When you transcribe the lines below, keep every word the same and leave the pictures behind.
____
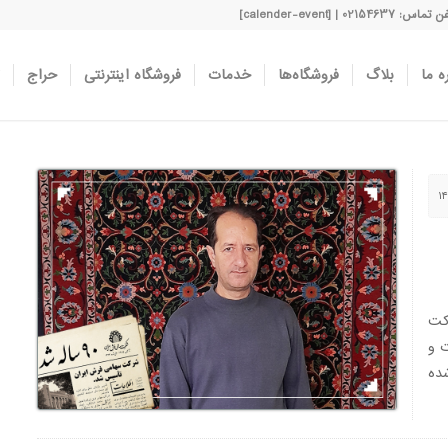
اس: 02154637 | [calender-event]
ه ما
بلاگ
فروشگاه‌ها
خدمات
فروشگاه اینترنتی
حراج
کت
 و
ده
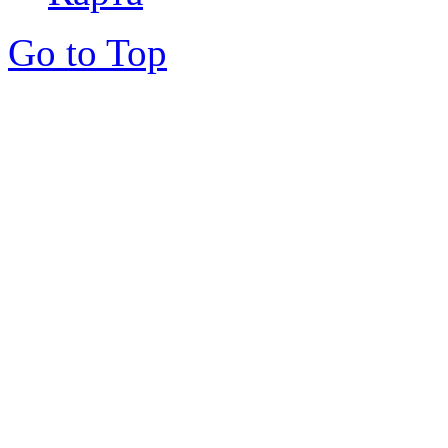
Go to Top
____
Written answer:
اس: 02154637 | [calender-event]
ه ما
بلاگ
فروشگاه‌ها
خدمات
فروشگاه اینترنتی
حراج
کت
 و
ده
Go to Top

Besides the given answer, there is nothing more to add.